Rocco Lamastra maestro nella storia: «Vorrei all’Arsenale la grande scherma»

Trentatrè anni con il Dielleffe: «Rivalità con Mestre? No, solo rispetto». Una vita tra i talenti: «Andiamo alla grande»

VENEZIA. Trentatré anni alla guida tecnica del Dielleffe, la società di punta della scherma a Venezia. Se non è un record, poco ci manca, e il maestro Rocco Lamastra è un punto di riferimento. Ha visto crescere grandi talenti e oggi, a 79 anni, ha l’entusiasmo e la carica di un ragazzino nel trasferire le sue competenze ai più giovani, sia in pedana che nei quadri tecnici. Ormai è nella storia.

«Mi viene la pelle d’oca a pensare che è passato tutto questo tempo. Ho iniziato in questa società nel settembre 1985. All’epoca si era al teatro davanti la ferrovia, a Santa Lucia. Una bella sala ma senza spogliatoi. Mario Venturini, uno dei fautori del Dielleffe Scherma, mi chiamò dopo l’uscita del maestro Galante».

I talenti non mancavano. «C'erano fiorettiste come Svalduz e Zane, e i primi risultati arrivarono anche con mio figlio. Poi fu la volta di Scarpa, Bonometto, Formentin, Tognolli, Zennaro e tanti altri. La sala prese vigore, soprattutto con i titoli internazionali. Quando vinci tutti vogliono venire da te».

Ma in precedenza ci fu anche l’esperienza mestrina.

«Ho vissuto l’avvio del periodo mestrino dal 1971 al 1983. Ero al fianco di Livio Di Rosa, crescevo i più piccoli e poi li passavo a lui. Li ho visti tutti, da Numa a tanti altri. Poi decisi di andare a Como».

Rivalità tra Dielleffe e Cs Mestre?

«No, solo rispetto, perché questo deve sempre esserci tra chi fa sport».
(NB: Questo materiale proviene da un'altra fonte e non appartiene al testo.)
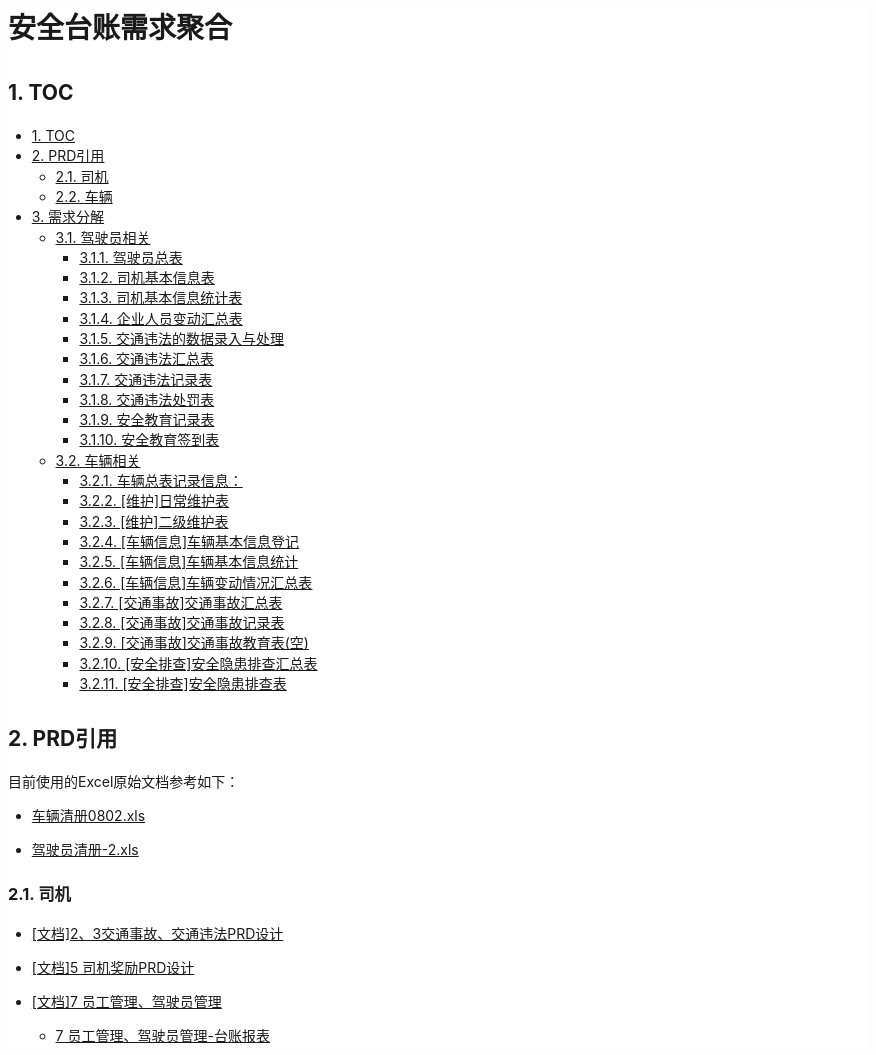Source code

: 安全台账需求聚合
==============

## 1. TOC



- [1. TOC](#1-toc)
- [2. PRD引用](#2-prd引用)
    - [2.1. 司机](#21-司机)
    - [2.2. 车辆](#22-车辆)
- [3. 需求分解](#3-需求分解)
    - [3.1. 驾驶员相关](#31-驾驶员相关)
        - [3.1.1. 驾驶员总表](#311-驾驶员总表)
        - [3.1.2. 司机基本信息表](#312-司机基本信息表)
        - [3.1.3. 司机基本信息统计表](#313-司机基本信息统计表)
        - [3.1.4. 企业人员变动汇总表](#314-企业人员变动汇总表)
        - [3.1.5. 交通违法的数据录入与处理](#315-交通违法的数据录入与处理)
        - [3.1.6. 交通违法汇总表](#316-交通违法汇总表)
        - [3.1.7. 交通违法记录表](#317-交通违法记录表)
        - [3.1.8. 交通违法处罚表](#318-交通违法处罚表)
        - [3.1.9. 安全教育记录表](#319-安全教育记录表)
        - [3.1.10. 安全教育签到表](#3110-安全教育签到表)
    - [3.2. 车辆相关](#32-车辆相关)
        - [3.2.1. 车辆总表记录信息：](#321-车辆总表记录信息)
        - [3.2.2. [维护]日常维护表](#322-维护日常维护表)
        - [3.2.3. [维护]二级维护表](#323-维护二级维护表)
        - [3.2.4. [车辆信息]车辆基本信息登记](#324-车辆信息车辆基本信息登记)
        - [3.2.5. [车辆信息]车辆基本信息统计](#325-车辆信息车辆基本信息统计)
        - [3.2.6. [车辆信息]车辆变动情况汇总表](#326-车辆信息车辆变动情况汇总表)
        - [3.2.7. [交通事故]交通事故汇总表](#327-交通事故交通事故汇总表)
        - [3.2.8. [交通事故]交通事故记录表](#328-交通事故交通事故记录表)
        - [3.2.9. [交通事故]交通事故教育表(空)](#329-交通事故交通事故教育表空)
        - [3.2.10. [安全排查]安全隐患排查汇总表](#3210-安全排查安全隐患排查汇总表)
        - [3.2.11. [安全排查]安全隐患排查表](#3211-安全排查安全隐患排查表)



## 2. PRD引用

目前使用的Excel原始文档参考如下：

* [车辆清册0802.xls](../others/安全台账附件/车辆清册0802.xls)

* [驾驶员清册-2.xls](../others/安全台账附件/驾驶员清册-2.xls)

### 2.1. 司机

* [[文档]2、3交通事故、交通违法PRD设计](2、3交通事故、交通违法PRD设计/交通事故、交通违法PRD设计.md)

* [[文档]5 司机奖励PRD设计](5%20司机奖励PRD设计/5%20司机奖励PRD设计.md)

* [[文档]7 员工管理、驾驶员管理](7%20员工管理、驾驶员管理/prd.md)

    * [7 员工管理、驾驶员管理-台账报表](7%20员工管理、驾驶员管理/台账报表.md)


  [c9866bf1]: https://pro.modao.cc/app/8D0kCCiQI9FHUUlDPO8ehjBAeF84yCg "交通违法处理原型图"
  [3d2e7563]: https://pro.modao.cc/app/gwajqNZfwacwIrsXG1BVyXThG2kgBhN "司机APP端接收通知"
  [7b5f51a5]: https://pro.modao.cc/app/Dhiiu8zqGHmGeo6HVDauoqgEgMDECNO "安全教育PC端操作"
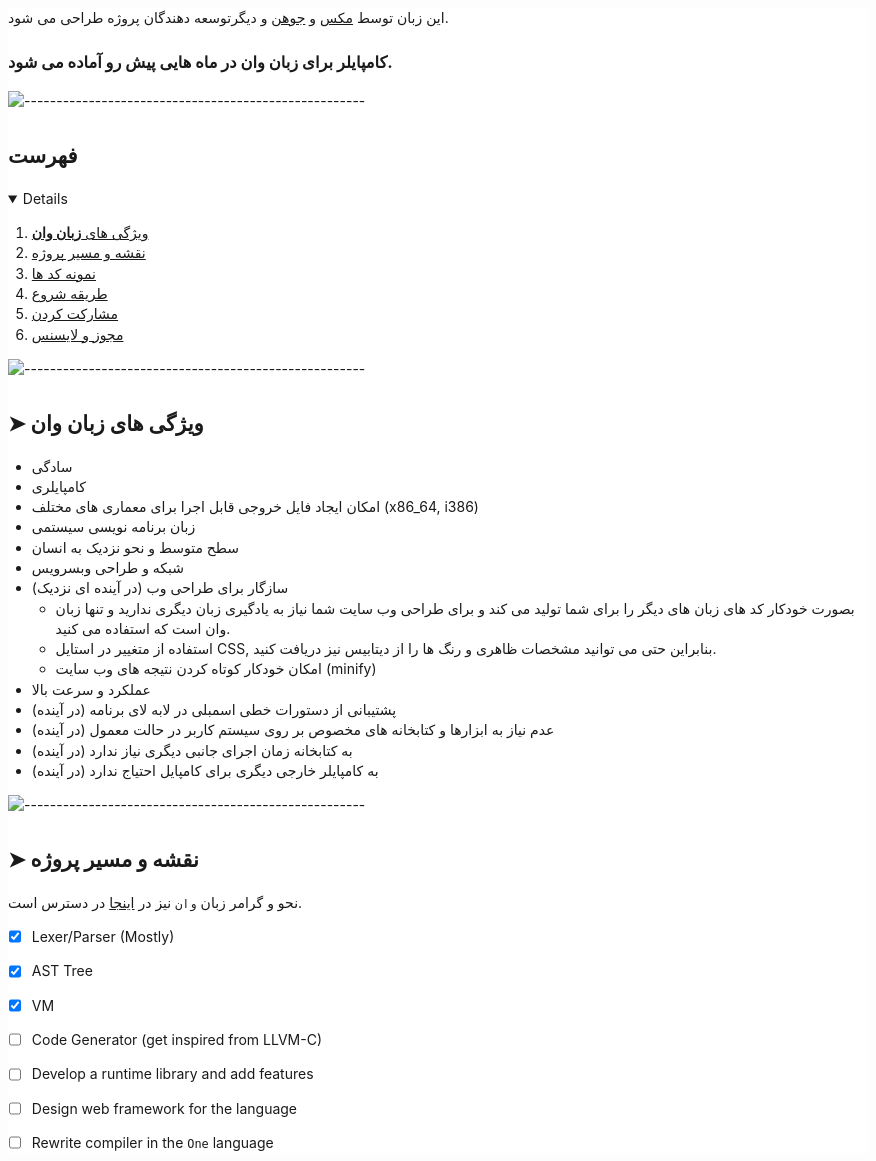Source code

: این زبان توسط <a href="https://github.com/BaseMax">مکس</a> و <a href="https://github.com/jbampton">جوهن</a> و دیگرتوسعه دهندگان پروژه طراحی می شود.

### کامپایلر برای زبان وان در ماه هایی پیش رو آماده می شود.



![-----------------------------------------------------](https://raw.githubusercontent.com/andreasbm/readme/master/assets/lines/rainbow.png)


<h2 id="table-of-contents">فهرست</h2>
<details open="open">
  <ol>
    <li><a href="#features-of-one">ویژگی های <b>زبان وان</b></a></li>
    <li><a href="#roadmap">نقشه و مسیر پروژه</a></li>
    <li><a href="#code-examples">نمونه کد ها</a></li>
    <li><a href="#getting-started">طریقه شروع</a></li>
    <li><a href="#get-involved">مشارکت کردن</a></li>
    <li><a href="#license">مجوز و لایسنس</a></li>
  </ol>
</details>

![-----------------------------------------------------](https://raw.githubusercontent.com/andreasbm/readme/master/assets/lines/rainbow.png)

<h2 id="features-of-one">➤ ویژگی های زبان وان</h2>

- سادگی
- کامپایلری
- امکان ایجاد فایل خروجی قابل اجرا برای معماری های مختلف (x86_64, i386)
- زبان برنامه نویسی سیستمی
- سطح متوسط و نحو نزدیک به انسان
- شبکه و طراحی وبسرویس
- سازگار برای طراحی وب (در آینده ای نزدیک)
  - بصورت خودکار کد های زبان های دیگر را برای شما تولید می کند و برای طراحی وب سایت شما نیاز به یادگیری زبان دیگری ندارید و تنها زبان وان است که استفاده می کنید.
  - استفاده از متغییر در استایل CSS, بنابراین حتی می توانید مشخصات ظاهری و رنگ ها را از دیتابیس نیز دریافت کنید.
  - امکان خودکار کوتاه کردن نتیجه های وب سایت (minify)
- عملکرد و سرعت بالا
- پشتیبانی از دستورات خطی اسمبلی در لابه لای برنامه (در آینده)
- عدم نیاز به ابزارها و کتابخانه های مخصوص بر روی سیستم کاربر در حالت معمول (در آینده)
- به کتابخانه زمان اجرای جانبی دیگری نیاز ندارد (در آینده)
- به کامپایلر خارجی دیگری برای کامپایل احتیاج ندارد (در آینده)

![-----------------------------------------------------](https://raw.githubusercontent.com/andreasbm/readme/master/assets/lines/rainbow.png)

<h2 id="roadmap">➤ نقشه و مسیر پروژه</h2>

نحو و گرامر زبان `وان` نیز در [اینجا](https://github.com/One-Language/One/blob/main/grammar.BNF) در دسترس است.

</div>

- [x] Lexer/Parser (Mostly)
- [x] AST Tree
- [x] VM
- [ ] Code Generator (get inspired from LLVM-C)
- [ ] Develop a runtime library and add features
- [ ] Design web framework for the language
- [ ] Rewrite compiler in the `One` language


[discordbadge]: https://img.shields.io/discord/834373930692116531?label=Discord&logo=discord&logoColor=white
[patreonbadge]: https://img.shields.io/endpoint.svg?url=https%3A%2F%2Fshieldsio-patreon.vercel.app%2Fapi%3Fusername%3Donelanguage%26type%3Dpledges
[sponsorbadge]: https://camo.githubusercontent.com/da8bc40db5ed31e4b12660245535b5db67aa03ce/68747470733a2f2f696d672e736869656c64732e696f2f7374617469632f76313f6c6162656c3d53706f6e736f72266d6573736167653d254532253944254134266c6f676f3d476974487562
[twitterbadge]: https://twitter.com/onelangteam
[instagrambadge]: https://img.shields.io/badge/Instagram-Up-brightgreen
[licensebadge]: https://img.shields.io/github/license/One-Language/One
[facebookbadge]: https://img.shields.io/badge/Facebook-Up-brightgreen
[discordurl]: https://discord.gg/sFCE2HcMCa
[patreonurl]: https://patreon.com/onelanguage
[twitterurl]: https://img.shields.io/twitter/follow/onelangteam.svg?style=flatl&label=Follow&logo=twitter&logoColor=white&color=1da1f2
[instagramurl]: https://www.instagram.com/one.lang
[licenseurl]: https://github.com/One-Language/One/blob/master/LICENSE
[facebookurl]: https://www.facebook.com/onelangteam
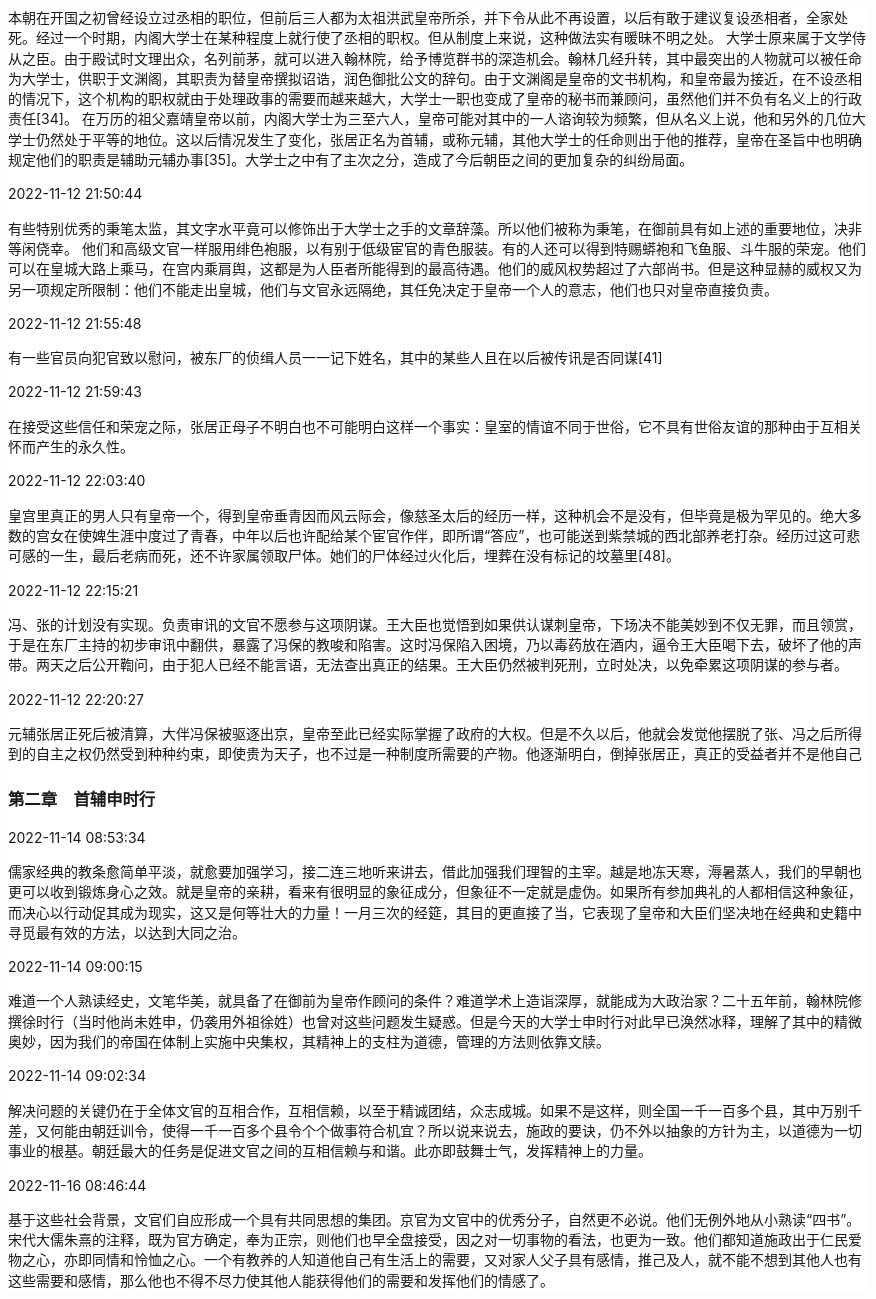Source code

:本朝在开国之初曾经设立过丞相的职位，但前后三人都为太祖洪武皇帝所杀，并下令从此不再设置，以后有敢于建议复设丞相者，全家处死。经过一个时期，内阁大学士在某种程度上就行使了丞相的职权。但从制度上来说，这种做法实有暖昧不明之处。
大学士原来属于文学侍从之臣。由于殿试时文理出众，名列前茅，就可以进入翰林院，给予博览群书的深造机会。翰林几经升转，其中最突出的人物就可以被任命为大学士，供职于文渊阁，其职责为替皇帝撰拟诏诰，润色御批公文的辞句。由于文渊阁是皇帝的文书机构，和皇帝最为接近，在不设丞相的情况下，这个机构的职权就由于处理政事的需要而越来越大，大学士一职也变成了皇帝的秘书而兼顾问，虽然他们并不负有名义上的行政责任[34]。
在万历的祖父嘉靖皇帝以前，内阁大学士为三至六人，皇帝可能对其中的一人谘询较为频繁，但从名义上说，他和另外的几位大学士仍然处于平等的地位。这以后情况发生了变化，张居正名为首辅，或称元辅，其他大学士的任命则出于他的推荐，皇帝在圣旨中也明确规定他们的职责是辅助元辅办事[35]。大学士之中有了主次之分，造成了今后朝臣之间的更加复杂的纠纷局面。

2022-11-12 21:50:44

有些特别优秀的秉笔太监，其文字水平竟可以修饰出于大学士之手的文章辞藻。所以他们被称为秉笔，在御前具有如上述的重要地位，决非等闲侥幸。
他们和高级文官一样服用绯色袍服，以有别于低级宦官的青色服装。有的人还可以得到特赐蟒袍和飞鱼服、斗牛服的荣宠。他们可以在皇城大路上乘马，在宫内乘肩舆，这都是为人臣者所能得到的最高待遇。他们的威风权势超过了六部尚书。但是这种显赫的威权又为另一项规定所限制：他们不能走出皇城，他们与文官永远隔绝，其任免决定于皇帝一个人的意志，他们也只对皇帝直接负责。

2022-11-12 21:55:48

有一些官员向犯官致以慰问，被东厂的侦缉人员一一记下姓名，其中的某些人且在以后被传讯是否同谋[41]

2022-11-12 21:59:43

在接受这些信任和荣宠之际，张居正母子不明白也不可能明白这样一个事实：皇室的情谊不同于世俗，它不具有世俗友谊的那种由于互相关怀而产生的永久性。

2022-11-12 22:03:40

皇宫里真正的男人只有皇帝一个，得到皇帝垂青因而风云际会，像慈圣太后的经历一样，这种机会不是没有，但毕竟是极为罕见的。绝大多数的宫女在使婢生涯中度过了青春，中年以后也许配给某个宦官作伴，即所谓“答应”，也可能送到紫禁城的西北部养老打杂。经历过这可悲可感的一生，最后老病而死，还不许家属领取尸体。她们的尸体经过火化后，埋葬在没有标记的坟墓里[48]。

2022-11-12 22:15:21

冯、张的计划没有实现。负责审讯的文官不愿参与这项阴谋。王大臣也觉悟到如果供认谋刺皇帝，下场决不能美妙到不仅无罪，而且领赏，于是在东厂主持的初步审讯中翻供，暴露了冯保的教唆和陷害。这时冯保陷入困境，乃以毒药放在酒内，逼令王大臣喝下去，破坏了他的声带。两天之后公开鞫问，由于犯人已经不能言语，无法查出真正的结果。王大臣仍然被判死刑，立时处决，以免牵累这项阴谋的参与者。

2022-11-12 22:20:27

元辅张居正死后被清算，大伴冯保被驱逐出京，皇帝至此已经实际掌握了政府的大权。但是不久以后，他就会发觉他摆脱了张、冯之后所得到的自主之权仍然受到种种约束，即使贵为天子，也不过是一种制度所需要的产物。他逐渐明白，倒掉张居正，真正的受益者并不是他自己



### 第二章　首辅申时行

2022-11-14 08:53:34

儒家经典的教条愈简单平淡，就愈要加强学习，接二连三地听来讲去，借此加强我们理智的主宰。越是地冻天寒，溽暑蒸人，我们的早朝也更可以收到锻炼身心之效。就是皇帝的亲耕，看来有很明显的象征成分，但象征不一定就是虚伪。如果所有参加典礼的人都相信这种象征，而决心以行动促其成为现实，这又是何等壮大的力量！一月三次的经筵，其目的更直接了当，它表现了皇帝和大臣们坚决地在经典和史籍中寻觅最有效的方法，以达到大同之治。

2022-11-14 09:00:15

难道一个人熟读经史，文笔华美，就具备了在御前为皇帝作顾问的条件？难道学术上造诣深厚，就能成为大政治家？二十五年前，翰林院修撰徐时行（当时他尚未姓申，仍袭用外祖徐姓）也曾对这些问题发生疑惑。但是今天的大学士申时行对此早已涣然冰释，理解了其中的精微奥妙，因为我们的帝国在体制上实施中央集权，其精神上的支柱为道德，管理的方法则依靠文牍。

2022-11-14 09:02:34

解决问题的关键仍在于全体文官的互相合作，互相信赖，以至于精诚团结，众志成城。如果不是这样，则全国一千一百多个县，其中万别千差，又何能由朝廷训令，使得一千一百多个县令个个做事符合机宜？所以说来说去，施政的要诀，仍不外以抽象的方针为主，以道德为一切事业的根基。朝廷最大的任务是促进文官之间的互相信赖与和谐。此亦即鼓舞士气，发挥精神上的力量。

2022-11-16 08:46:44

基于这些社会背景，文官们自应形成一个具有共同思想的集团。京官为文官中的优秀分子，自然更不必说。他们无例外地从小熟读“四书”。宋代大儒朱熹的注释，既为官方确定，奉为正宗，则他们也早全盘接受，因之对一切事物的看法，也更为一致。他们都知道施政出于仁民爱物之心，亦即同情和怜恤之心。一个有教养的人知道他自己有生活上的需要，又对家人父子具有感情，推己及人，就不能不想到其他人也有这些需要和感情，那么他也不得不尽力使其他人能获得他们的需要和发挥他们的情感了。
La scherma è cambiata in questi anni?

«È sempre quella, poi sta al maestro aggiornarsi. Se ha la fortuna di girare il mondo con le gare, può vedere le novità applicate altrove. Personalmente ho fatto tutto tranne le Olimpiadi. Oggi se non viaggi puoi aggiornarti con internet. In questi anni è cambiato, magari, il modo di applicare la scherma, tra il gioco di gambe e movimenti in attacco, ma la tecnica è la base, e senza non si farebbe nulla».

Il rapporto con i genitori e il risultato a tutti i costi.

«A loro dico sempre che ci vuole pazienza e tempo. Quando un atleta cresce, se ha classe prima o dopo arriva al successo. In una estate può cambiare tutto. È brutto, invece, quando una famiglia crede di avere in casa un campione e lo porta altrove mettendogli in testa chissà cosa. Lasciamoli crescere senza caricarli di responsabilità».

Il rapporto con i gruppi sportivi militari?

«Vengo dal primo esperimento che si fece quando ero nell’Esercito, e il generale Aloia volle creare a fine anni Cinquanta i corsi di scherma nei reparti. Ero alla Brigata Missili di Vicenza e feci il terzo corso, l’attuale presidente della Fis, Giorgio Scarso, fece il quarto. In molti siamo usciti da quella esperienza come maestri, gettando le basi per il futuro della scherma italiana. Tuttavia i gruppi sportivi militari rimangono una croce per le altre società, perché sappiamo che i nostri ragazzi migliori verranno presi. Ma avranno la possibilità di proseguire l’attività sportiva ad alto livello».

Nuovi talenti stanno crescendo al Dielleffe?

«A Treviso per la prova nazionale Gpg ne avevamo ventuno in gara, eravamo i più numerosi del Veneto. Stiamo andando alla grande».

Che effetto le fa vedere suoi ex allievi diventare maestri?

«Sono contentissimo. Penso a Fabio Galli a Frascati e nei Carabinieri, ad Andrea Cipressa Ct della nazionale o Matteo Zennaro ad Harvard».

Il sogno?

«Persa a Venezia la Coppa del Mondo, mi piacerebbe vedere all’Arsenale una prova nazionale giovanile. E poi aprire anche il Dielleffe alla scherma paralimpica».

Il futuro tecnico del Dielleffe è assicurato?

«Sì: con Galesso, Tagliapietra, Conca e Bonometto il testimone finirà in buone mani».